━━━ Supplied passage
The average exchange rate of the Canadian dollar to the U.S. dollar increased 16% in the three months ended December 31, 2007 as compared to the same period in the prior year, and the exchange rate of the Canadian dollar to the U.S. dollar increased 1% at December 31, 2007 as compared to September 30, 2007.  Accordingly, the revenues and expenses and assets, liabilities and stockholders’ equity of Barnwell’s subsidiaries operating in Canada have increased.  Barnwell’s Canadian dollar assets are greater than its Canadian dollar liabilities; therefore, increases in the value of the Canadian dollar to the U.S. dollar generate other comprehensive income.  Other comprehensive income and losses are not included in net earnings.  The other comprehensive income due to foreign currency

 

29



 

translation adjustments, net of taxes, for the three months ended December 31, 2007 was $289,000, a $1,610,000 increase from other comprehensive loss due to foreign currency translation adjustments, net of taxes, of $1,321,000 for the same period in the prior year.

 

Foreign currency transaction gains and losses were not material in the three months ended December 31, 2007 and 2006 and are reflected in “General and administrative” expenses in the Condensed Consolidated Statements of Earnings.

 

The impact of fluctuations of the exchange rates between the Canadian dollar and the U.S. dollar may be material from period to period.  Barnwell cannot accurately predict future fluctuations between the Canadian and U.S. dollars.

 

Liquidity and Capital Resources

 

Cash Flows and Capital Expenditures

 

Cash flows provided by operations totaled $1,741,000 for the three months ended December 31, 2007, a $3,475,000 (67%) decrease from cash flows provided by operations of $5,216,000 for the same period in the prior year.  This decrease was due primarily to fluctuations in the timing of accruals and payments of current liabilities.
━━━━━━
▸ Problems to solve:
a. In the Barnwell currency and cash flow passage, how much did cash flows provided by operations total for the three months ended December 31, 2007?
b. From the Barnwell currency and cash flow passage, transcribe the text between "translation adjustments, net of taxes, for" and "of $1,321,000 for the same period in the prior year.", inclusive.
━━━ Material provided
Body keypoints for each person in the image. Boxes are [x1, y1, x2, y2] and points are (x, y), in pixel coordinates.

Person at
━━━━━━
━━━ Material provided
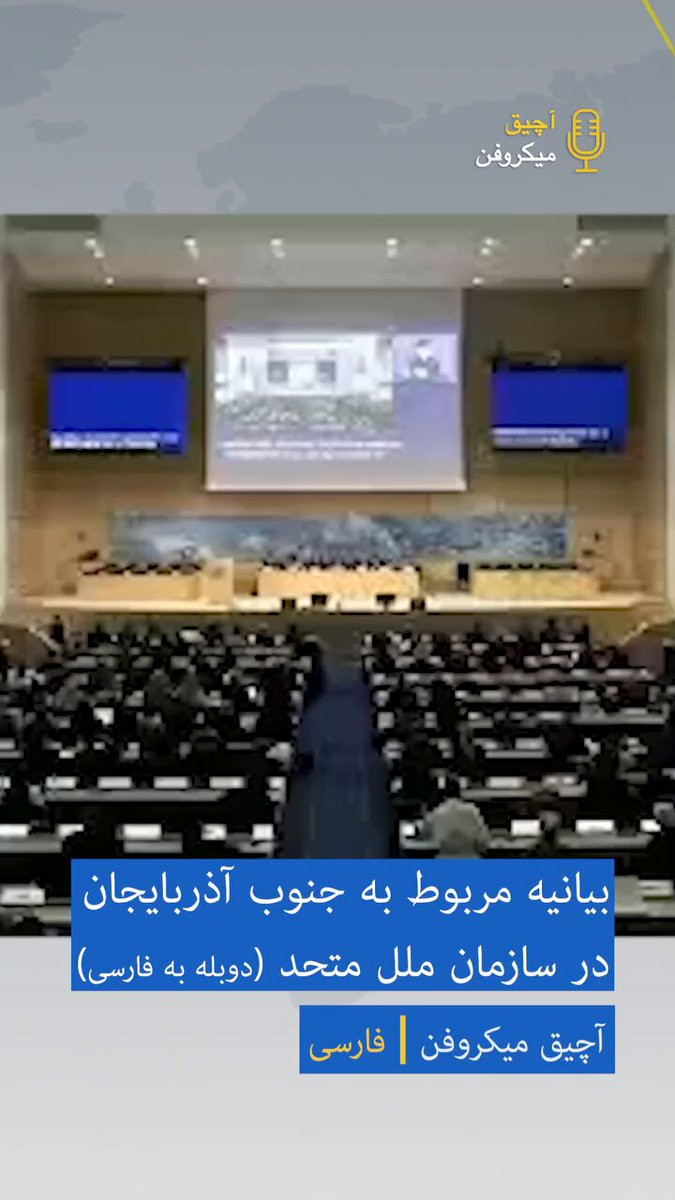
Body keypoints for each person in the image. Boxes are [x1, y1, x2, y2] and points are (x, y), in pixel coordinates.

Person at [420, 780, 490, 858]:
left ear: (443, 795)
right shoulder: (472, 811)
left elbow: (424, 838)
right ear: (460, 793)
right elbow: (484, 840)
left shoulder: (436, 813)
━━━━━━
▸ Activity answers:
a. $1,741,000

b.
translation adjustments, net of taxes, for the three months ended December 31, 2007 was $289,000, a $1,610,000 increase from other comprehensive loss due to foreign currency translation adjustments, net of taxes, of $1,321,000 for the same period in the prior year.